妙妙雪听他言语仍是不清不楚,怒火更炽,拈刀当胸,劲力贯腕,便欲射了出去。
卫悲回颤声说道:“你一点也不知道,这五六年来,我为你受了多少苦……我在镜湖总香堂第一次见你,我的心……就……不是自己的了……”
“那时我早已是飚哥的人了!你难道不知?”妙妙雪怒道。
卫悲回说道:“我……我知道管不了自己,所以总不敢多见你面,会里有甚么事,总求总舵主派我去干,别人只道我不辞辛劳,全当我好兄弟看待,哪知我是要躲开你?我在外面奔波,有哪一天哪一个时辰不想你几遍?”

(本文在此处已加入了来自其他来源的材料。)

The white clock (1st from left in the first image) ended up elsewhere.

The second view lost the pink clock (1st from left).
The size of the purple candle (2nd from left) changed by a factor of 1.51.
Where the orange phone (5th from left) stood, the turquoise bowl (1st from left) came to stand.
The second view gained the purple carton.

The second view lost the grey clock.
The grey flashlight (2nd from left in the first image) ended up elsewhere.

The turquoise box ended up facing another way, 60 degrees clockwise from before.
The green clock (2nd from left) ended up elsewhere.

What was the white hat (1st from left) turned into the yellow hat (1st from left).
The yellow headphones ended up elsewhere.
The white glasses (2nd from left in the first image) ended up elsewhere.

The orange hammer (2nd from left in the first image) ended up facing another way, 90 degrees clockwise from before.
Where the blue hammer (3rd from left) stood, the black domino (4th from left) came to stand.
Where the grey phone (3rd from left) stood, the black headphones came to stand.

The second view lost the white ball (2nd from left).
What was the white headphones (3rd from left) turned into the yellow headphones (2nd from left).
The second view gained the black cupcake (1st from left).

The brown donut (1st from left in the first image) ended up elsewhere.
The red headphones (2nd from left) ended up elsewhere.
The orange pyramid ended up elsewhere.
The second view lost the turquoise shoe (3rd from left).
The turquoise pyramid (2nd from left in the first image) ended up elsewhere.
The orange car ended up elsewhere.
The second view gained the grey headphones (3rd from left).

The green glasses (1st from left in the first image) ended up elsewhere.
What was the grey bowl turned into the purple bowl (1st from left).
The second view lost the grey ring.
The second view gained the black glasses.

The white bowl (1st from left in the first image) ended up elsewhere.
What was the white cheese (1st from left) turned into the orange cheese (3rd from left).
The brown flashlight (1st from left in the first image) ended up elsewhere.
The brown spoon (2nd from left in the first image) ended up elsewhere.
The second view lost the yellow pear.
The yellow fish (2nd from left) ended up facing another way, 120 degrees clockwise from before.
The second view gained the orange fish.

卫悲回说着捋起衣袖,露出左臂,踏上两步,说道:“我恨我自己,骂我心如禽兽……每次恨极了时,就用匕首在这里刺一刀,你瞧!”
朦胧星光之下,妙妙雪果然见他臂上斑斑驳驳,满是疤痕,不由得心一软。
卫悲回继续说道:“我常常想,为甚么老天不行好,叫我在你未嫁时遇到你?我和你年貌相当,二哥跟你却年纪差了一大截……”
妙妙雪本有点怜他痴心,听到他最后两句话又气愤起来,骂道:“年纪差一大截又怎么了?飚哥是大仁大义的英雄好汉,怎像你这般……”
她把骂人的话忍住了,哼了一声,一拐一拐地走到马边,挣扎上马。
卫悲回过去伸手相扶。
“走开!”妙妙雪呵斥一声,自行上马。